__Exercise directions__:
Your answer should be the complete data, copied exactly.

(Records contained in a dataset)
<<<<
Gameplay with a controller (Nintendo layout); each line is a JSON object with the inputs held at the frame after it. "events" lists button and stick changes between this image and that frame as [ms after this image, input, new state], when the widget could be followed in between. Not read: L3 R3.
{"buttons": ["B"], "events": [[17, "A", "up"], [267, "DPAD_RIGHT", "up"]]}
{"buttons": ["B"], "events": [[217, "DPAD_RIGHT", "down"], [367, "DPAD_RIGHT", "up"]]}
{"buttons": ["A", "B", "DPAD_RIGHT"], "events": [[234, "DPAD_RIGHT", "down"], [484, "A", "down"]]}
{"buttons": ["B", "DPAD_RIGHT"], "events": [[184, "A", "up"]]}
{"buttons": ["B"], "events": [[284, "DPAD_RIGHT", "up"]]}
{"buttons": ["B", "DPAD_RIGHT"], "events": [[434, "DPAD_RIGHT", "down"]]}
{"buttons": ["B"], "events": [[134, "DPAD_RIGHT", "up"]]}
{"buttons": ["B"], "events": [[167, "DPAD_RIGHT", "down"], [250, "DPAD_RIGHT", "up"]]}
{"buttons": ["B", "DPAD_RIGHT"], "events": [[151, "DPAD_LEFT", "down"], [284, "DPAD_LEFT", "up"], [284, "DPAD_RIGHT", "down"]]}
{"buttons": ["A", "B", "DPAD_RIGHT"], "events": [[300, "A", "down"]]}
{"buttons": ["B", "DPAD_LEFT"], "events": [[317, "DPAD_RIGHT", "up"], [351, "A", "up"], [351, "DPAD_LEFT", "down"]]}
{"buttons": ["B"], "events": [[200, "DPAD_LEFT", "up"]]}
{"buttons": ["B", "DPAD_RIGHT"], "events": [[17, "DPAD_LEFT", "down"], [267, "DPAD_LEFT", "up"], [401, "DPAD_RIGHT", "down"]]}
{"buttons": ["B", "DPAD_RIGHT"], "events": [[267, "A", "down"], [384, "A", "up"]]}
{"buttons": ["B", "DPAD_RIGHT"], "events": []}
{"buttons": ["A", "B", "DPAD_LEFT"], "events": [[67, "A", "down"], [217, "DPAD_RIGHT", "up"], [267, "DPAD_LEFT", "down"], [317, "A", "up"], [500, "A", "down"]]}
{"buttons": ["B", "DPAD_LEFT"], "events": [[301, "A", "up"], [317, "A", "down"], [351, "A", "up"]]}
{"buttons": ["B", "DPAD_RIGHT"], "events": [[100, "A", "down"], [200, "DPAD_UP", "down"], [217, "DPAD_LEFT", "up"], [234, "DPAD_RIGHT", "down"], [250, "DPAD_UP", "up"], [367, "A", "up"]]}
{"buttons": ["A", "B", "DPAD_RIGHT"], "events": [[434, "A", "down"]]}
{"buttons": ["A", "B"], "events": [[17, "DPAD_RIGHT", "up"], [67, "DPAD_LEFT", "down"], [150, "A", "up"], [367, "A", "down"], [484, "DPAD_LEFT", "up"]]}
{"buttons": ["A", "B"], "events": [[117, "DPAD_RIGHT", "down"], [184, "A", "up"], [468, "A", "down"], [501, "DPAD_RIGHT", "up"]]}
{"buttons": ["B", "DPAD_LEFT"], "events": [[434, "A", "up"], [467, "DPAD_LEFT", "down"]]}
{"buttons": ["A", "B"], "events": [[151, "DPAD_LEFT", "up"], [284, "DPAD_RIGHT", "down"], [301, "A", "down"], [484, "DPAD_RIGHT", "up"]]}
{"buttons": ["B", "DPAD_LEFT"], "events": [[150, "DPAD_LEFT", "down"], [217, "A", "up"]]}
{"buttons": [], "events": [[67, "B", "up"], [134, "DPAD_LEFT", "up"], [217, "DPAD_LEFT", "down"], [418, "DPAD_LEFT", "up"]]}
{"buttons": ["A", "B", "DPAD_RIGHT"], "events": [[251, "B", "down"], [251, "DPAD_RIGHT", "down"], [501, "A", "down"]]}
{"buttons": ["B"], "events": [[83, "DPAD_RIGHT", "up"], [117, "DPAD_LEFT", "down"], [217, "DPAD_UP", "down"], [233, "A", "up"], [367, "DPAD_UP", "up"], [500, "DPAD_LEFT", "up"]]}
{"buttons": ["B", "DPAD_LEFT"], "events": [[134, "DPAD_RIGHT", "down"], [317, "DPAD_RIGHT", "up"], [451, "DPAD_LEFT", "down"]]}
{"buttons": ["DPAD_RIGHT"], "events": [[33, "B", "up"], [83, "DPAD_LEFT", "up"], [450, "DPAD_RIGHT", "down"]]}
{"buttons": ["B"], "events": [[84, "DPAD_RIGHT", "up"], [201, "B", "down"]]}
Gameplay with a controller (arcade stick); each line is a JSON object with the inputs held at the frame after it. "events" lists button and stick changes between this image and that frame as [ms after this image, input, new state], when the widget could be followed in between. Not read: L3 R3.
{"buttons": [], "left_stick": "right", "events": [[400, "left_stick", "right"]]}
>>>>
__Solution__:
Gameplay with a controller (Nintendo layout); each line is a JSON object with the inputs held at the frame after it. "events" lists button and stick changes between this image and that frame as [ms after this image, input, new state], when the widget could be followed in between. Not read: L3 R3.
{"buttons": ["B"], "events": [[17, "A", "up"], [267, "DPAD_RIGHT", "up"]]}
{"buttons": ["B"], "events": [[217, "DPAD_RIGHT", "down"], [367, "DPAD_RIGHT", "up"]]}
{"buttons": ["A", "B", "DPAD_RIGHT"], "events": [[234, "DPAD_RIGHT", "down"], [484, "A", "down"]]}
{"buttons": ["B", "DPAD_RIGHT"], "events": [[184, "A", "up"]]}
{"buttons": ["B"], "events": [[284, "DPAD_RIGHT", "up"]]}
{"buttons": ["B", "DPAD_RIGHT"], "events": [[434, "DPAD_RIGHT", "down"]]}
{"buttons": ["B"], "events": [[134, "DPAD_RIGHT", "up"]]}
{"buttons": ["B"], "events": [[167, "DPAD_RIGHT", "down"], [250, "DPAD_RIGHT", "up"]]}
{"buttons": ["B", "DPAD_RIGHT"], "events": [[151, "DPAD_LEFT", "down"], [284, "DPAD_LEFT", "up"], [284, "DPAD_RIGHT", "down"]]}
{"buttons": ["A", "B", "DPAD_RIGHT"], "events": [[300, "A", "down"]]}
{"buttons": ["B", "DPAD_LEFT"], "events": [[317, "DPAD_RIGHT", "up"], [351, "A", "up"], [351, "DPAD_LEFT", "down"]]}
{"buttons": ["B"], "events": [[200, "DPAD_LEFT", "up"]]}
{"buttons": ["B", "DPAD_RIGHT"], "events": [[17, "DPAD_LEFT", "down"], [267, "DPAD_LEFT", "up"], [401, "DPAD_RIGHT", "down"]]}
{"buttons": ["B", "DPAD_RIGHT"], "events": [[267, "A", "down"], [384, "A", "up"]]}
{"buttons": ["B", "DPAD_RIGHT"], "events": []}
{"buttons": ["A", "B", "DPAD_LEFT"], "events": [[67, "A", "down"], [217, "DPAD_RIGHT", "up"], [267, "DPAD_LEFT", "down"], [317, "A", "up"], [500, "A", "down"]]}
{"buttons": ["B", "DPAD_LEFT"], "events": [[301, "A", "up"], [317, "A", "down"], [351, "A", "up"]]}
{"buttons": ["B", "DPAD_RIGHT"], "events": [[100, "A", "down"], [200, "DPAD_UP", "down"], [217, "DPAD_LEFT", "up"], [234, "DPAD_RIGHT", "down"], [250, "DPAD_UP", "up"], [367, "A", "up"]]}
{"buttons": ["A", "B", "DPAD_RIGHT"], "events": [[434, "A", "down"]]}
{"buttons": ["A", "B"], "events": [[17, "DPAD_RIGHT", "up"], [67, "DPAD_LEFT", "down"], [150, "A", "up"], [367, "A", "down"], [484, "DPAD_LEFT", "up"]]}
{"buttons": ["A", "B"], "events": [[117, "DPAD_RIGHT", "down"], [184, "A", "up"], [468, "A", "down"], [501, "DPAD_RIGHT", "up"]]}
{"buttons": ["B", "DPAD_LEFT"], "events": [[434, "A", "up"], [467, "DPAD_LEFT", "down"]]}
{"buttons": ["A", "B"], "events": [[151, "DPAD_LEFT", "up"], [284, "DPAD_RIGHT", "down"], [301, "A", "down"], [484, "DPAD_RIGHT", "up"]]}
{"buttons": ["B", "DPAD_LEFT"], "events": [[150, "DPAD_LEFT", "down"], [217, "A", "up"]]}
{"buttons": [], "events": [[67, "B", "up"], [134, "DPAD_LEFT", "up"], [217, "DPAD_LEFT", "down"], [418, "DPAD_LEFT", "up"]]}
{"buttons": ["A", "B", "DPAD_RIGHT"], "events": [[251, "B", "down"], [251, "DPAD_RIGHT", "down"], [501, "A", "down"]]}
{"buttons": ["B"], "events": [[83, "DPAD_RIGHT", "up"], [117, "DPAD_LEFT", "down"], [217, "DPAD_UP", "down"], [233, "A", "up"], [367, "DPAD_UP", "up"], [500, "DPAD_LEFT", "up"]]}
{"buttons": ["B", "DPAD_LEFT"], "events": [[134, "DPAD_RIGHT", "down"], [317, "DPAD_RIGHT", "up"], [451, "DPAD_LEFT", "down"]]}
{"buttons": ["DPAD_RIGHT"], "events": [[33, "B", "up"], [83, "DPAD_LEFT", "up"], [450, "DPAD_RIGHT", "down"]]}
{"buttons": ["B"], "events": [[84, "DPAD_RIGHT", "up"], [201, "B", "down"]]}
Gameplay with a controller (arcade stick); each line is a JSON object with the inputs held at the frame after it. "events" lists button and stick changes between this image and that frame as [ms after this image, input, new state], when the widget could be followed in between. Not read: L3 R3.
{"buttons": [], "left_stick": "right", "events": [[400, "left_stick", "right"]]}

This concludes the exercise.